→ YOUR ASSIGNMENT
Could you print every record below exactly as it appears?

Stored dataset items

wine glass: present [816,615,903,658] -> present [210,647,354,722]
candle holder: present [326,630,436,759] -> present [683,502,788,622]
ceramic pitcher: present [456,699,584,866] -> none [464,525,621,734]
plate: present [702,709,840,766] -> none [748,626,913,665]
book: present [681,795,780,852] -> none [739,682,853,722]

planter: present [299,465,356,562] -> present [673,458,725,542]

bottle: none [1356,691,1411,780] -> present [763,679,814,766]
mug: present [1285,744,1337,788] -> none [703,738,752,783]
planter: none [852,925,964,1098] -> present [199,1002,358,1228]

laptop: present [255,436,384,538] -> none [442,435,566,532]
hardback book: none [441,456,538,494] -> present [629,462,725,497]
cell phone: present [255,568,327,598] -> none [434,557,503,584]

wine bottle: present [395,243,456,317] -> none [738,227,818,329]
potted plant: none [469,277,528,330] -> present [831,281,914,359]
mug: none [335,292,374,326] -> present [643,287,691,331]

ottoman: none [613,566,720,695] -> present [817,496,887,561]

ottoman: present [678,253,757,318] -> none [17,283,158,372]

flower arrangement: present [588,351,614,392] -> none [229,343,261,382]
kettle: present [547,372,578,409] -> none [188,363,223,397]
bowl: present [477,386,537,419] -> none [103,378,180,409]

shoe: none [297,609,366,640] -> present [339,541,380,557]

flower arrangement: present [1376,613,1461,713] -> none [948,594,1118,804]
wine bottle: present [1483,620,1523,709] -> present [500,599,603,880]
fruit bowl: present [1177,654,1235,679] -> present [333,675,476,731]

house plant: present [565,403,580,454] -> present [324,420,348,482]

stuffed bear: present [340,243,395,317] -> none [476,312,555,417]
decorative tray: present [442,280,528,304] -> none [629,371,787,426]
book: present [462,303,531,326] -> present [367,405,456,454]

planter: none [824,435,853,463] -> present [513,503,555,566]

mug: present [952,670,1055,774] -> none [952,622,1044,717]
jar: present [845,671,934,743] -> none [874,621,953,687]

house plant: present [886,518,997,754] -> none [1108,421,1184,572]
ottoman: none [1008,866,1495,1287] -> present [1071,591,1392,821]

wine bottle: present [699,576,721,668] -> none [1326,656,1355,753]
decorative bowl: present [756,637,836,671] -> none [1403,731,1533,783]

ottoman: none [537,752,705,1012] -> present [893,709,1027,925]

→ ANSWER SPACE
wine glass: present [816,615,903,658] -> present [210,647,354,722]
candle holder: present [326,630,436,759] -> present [683,502,788,622]
ceramic pitcher: present [456,699,584,866] -> none [464,525,621,734]
plate: present [702,709,840,766] -> none [748,626,913,665]
book: present [681,795,780,852] -> none [739,682,853,722]

planter: present [299,465,356,562] -> present [673,458,725,542]

bottle: none [1356,691,1411,780] -> present [763,679,814,766]
mug: present [1285,744,1337,788] -> none [703,738,752,783]
planter: none [852,925,964,1098] -> present [199,1002,358,1228]

laptop: present [255,436,384,538] -> none [442,435,566,532]
hardback book: none [441,456,538,494] -> present [629,462,725,497]
cell phone: present [255,568,327,598] -> none [434,557,503,584]

wine bottle: present [395,243,456,317] -> none [738,227,818,329]
potted plant: none [469,277,528,330] -> present [831,281,914,359]
mug: none [335,292,374,326] -> present [643,287,691,331]

ottoman: none [613,566,720,695] -> present [817,496,887,561]

ottoman: present [678,253,757,318] -> none [17,283,158,372]

flower arrangement: present [588,351,614,392] -> none [229,343,261,382]
kettle: present [547,372,578,409] -> none [188,363,223,397]
bowl: present [477,386,537,419] -> none [103,378,180,409]

shoe: none [297,609,366,640] -> present [339,541,380,557]

flower arrangement: present [1376,613,1461,713] -> none [948,594,1118,804]
wine bottle: present [1483,620,1523,709] -> present [500,599,603,880]
fruit bowl: present [1177,654,1235,679] -> present [333,675,476,731]

house plant: present [565,403,580,454] -> present [324,420,348,482]

stuffed bear: present [340,243,395,317] -> none [476,312,555,417]
decorative tray: present [442,280,528,304] -> none [629,371,787,426]
book: present [462,303,531,326] -> present [367,405,456,454]

planter: none [824,435,853,463] -> present [513,503,555,566]

mug: present [952,670,1055,774] -> none [952,622,1044,717]
jar: present [845,671,934,743] -> none [874,621,953,687]

house plant: present [886,518,997,754] -> none [1108,421,1184,572]
ottoman: none [1008,866,1495,1287] -> present [1071,591,1392,821]

wine bottle: present [699,576,721,668] -> none [1326,656,1355,753]
decorative bowl: present [756,637,836,671] -> none [1403,731,1533,783]

ottoman: none [537,752,705,1012] -> present [893,709,1027,925]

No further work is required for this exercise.